We follow the eternal word of G-d.
All else is merely commentary.
The Gemara (Niddah 30b) tells us that before a baby is born, “ner daluk lo al rosho vetzofeh umabit misof ha’olam ve’ad sofo…umelamdin oso kol haTorah kulah. A light shines over his head, and he can see from one end of the world to the other…and he is taught the entirety of the Torah. Vekivan sheba le’avir ha’olam ba malach vesotro al piv umishakcho kol haTorah kulah. When it comes time for him to be born, an angel comes, strikes him by the mouth and he forgets the entirety of the Torah.”
The Satmar Rov, Rav Yoel Teitlebaum zt”l, noted that the Gemara tells us how the child is made to forget all of the Torah before he is born (so that he will relearn it now through his own effort). What happened, though, asked the Satmar Rov, with the light shining over his head and his ability to see from one end of the earth to the other? Nowhere does the Gemara tell us that the light is extinguished or that the ability to see is taken away. Yet, clearly, no child is born with such abilities or such otherworldly light. What became of it?

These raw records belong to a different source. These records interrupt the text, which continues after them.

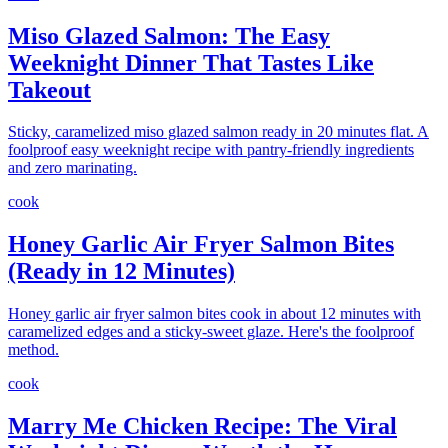
Miso Glazed Salmon: The Easy
Weeknight Dinner That Tastes Like
Takeout
Sticky, caramelized miso glazed salmon ready in 20 minutes flat. A
foolproof easy weeknight recipe with pantry-friendly ingredients
and zero marinating.
cook
Honey Garlic Air Fryer Salmon Bites
(Ready in 12 Minutes)
Honey garlic air fryer salmon bites cook in about 12 minutes with
caramelized edges and a sticky-sweet glaze. Here's the foolproof
method.
cook
Marry Me Chicken Recipe: The Viral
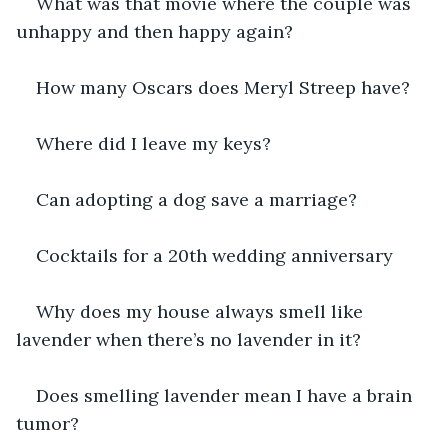
What was that movie where the couple was 
unhappy and then happy again?
How many Oscars does Meryl Streep have?
Where did I leave my keys?
Can adopting a dog save a marriage?
Cocktails for a 20th wedding anniversary
Why does my house always smell like 
lavender when there’s no lavender in it?
Does smelling lavender mean I have a brain 
tumor?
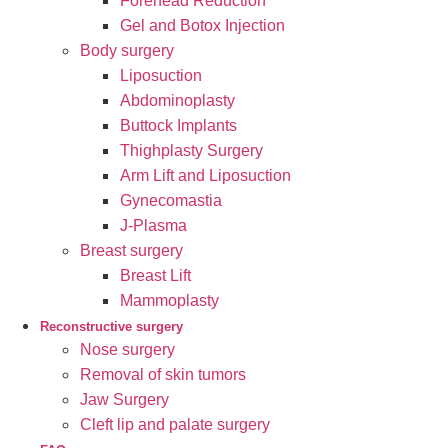
Forehead Reduction
Gel and Botox Injection
Body surgery
Liposuction
Abdominoplasty
Buttock Implants
Thighplasty Surgery
Arm Lift and Liposuction
Gynecomastia
J-Plasma
Breast surgery
Breast Lift
Mammoplasty
Reconstructive surgery
Nose surgery
Removal of skin tumors
Jaw Surgery
Cleft lip and palate surgery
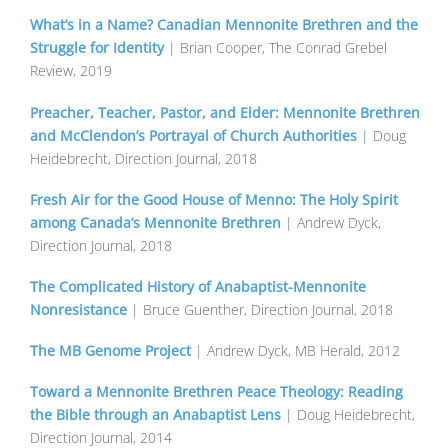
What’s in a Name? Canadian Mennonite Brethren and the
Struggle for Identity
| Brian Cooper, The Conrad Grebel
Review, 2019
Preacher, Teacher, Pastor, and Elder: Mennonite Brethren
and McClendon’s Portrayal of Church Authorities
| Doug
Heidebrecht, Direction Journal, 2018
Fresh Air for the Good House of Menno: The Holy Spirit
among Canada’s Mennonite Brethren
| Andrew Dyck,
Direction Journal, 2018
The Complicated History of Anabaptist-Mennonite
Nonresistance
| Bruce Guenther, Direction Journal, 2018
The MB Genome Project
| Andrew Dyck, MB Herald, 2012
Toward a Mennonite Brethren Peace Theology: Reading
the Bible through an Anabaptist Lens
| Doug Heidebrecht,
Direction Journal, 2014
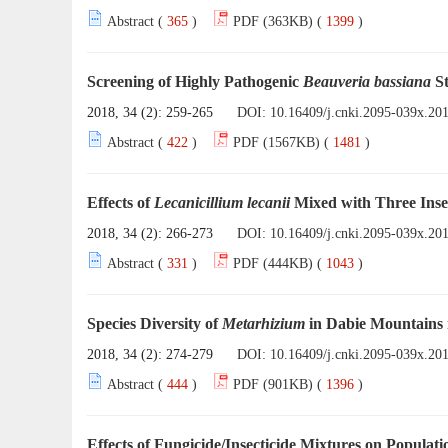
Abstract (
365
)
PDF (363KB) (
1399
)
Screening of Highly Pathogenic
Beauveria bassiana
St
2018, 34 (2): 259-265
DOI:
10.16409/j.cnki.2095-039x.20
Abstract (
422
)
PDF (1567KB) (
1481
)
Effects of
Lecanicillium lecanii
Mixed with Three Inse
2018, 34 (2): 266-273
DOI:
10.16409/j.cnki.2095-039x.20
Abstract (
331
)
PDF (444KB) (
1043
)
Species Diversity of
Metarhizium
in Dabie Mountains 
2018, 34 (2): 274-279
DOI:
10.16409/j.cnki.2095-039x.20
Abstract (
444
)
PDF (901KB) (
1396
)
Effects of Fungicide/Insecticide Mixtures on Popula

The “light shining over his head and the ability to see from one end of the world to the other,” explains the Satmar Rov, represent supernatural ruach hakodesh and mofsim, holy vision and miracles. The Torah the child learns is, of course, Torah. Where there is Torah, says the Satmar Rov, there may also be found holy visions and miracles. Where there is no Torah, all the visions or miracles in the world are meaningless and count for nothing. As such, once the child is made to forget his Torah, there is no need to separately extinguish the light over his head or remove his supernatural vision. Those amazing and awe-inspiring abilities are worthy only as supportive pillars to the mainstay and fundamental truths of Torah.
Ultimately, a true understanding and appreciation of the fundamentals of Yiddishkeit andJewish belief are far more inspiring and longer-lasting than the most ingenious of our own ideas or the greatest supernatural wonders we may witness.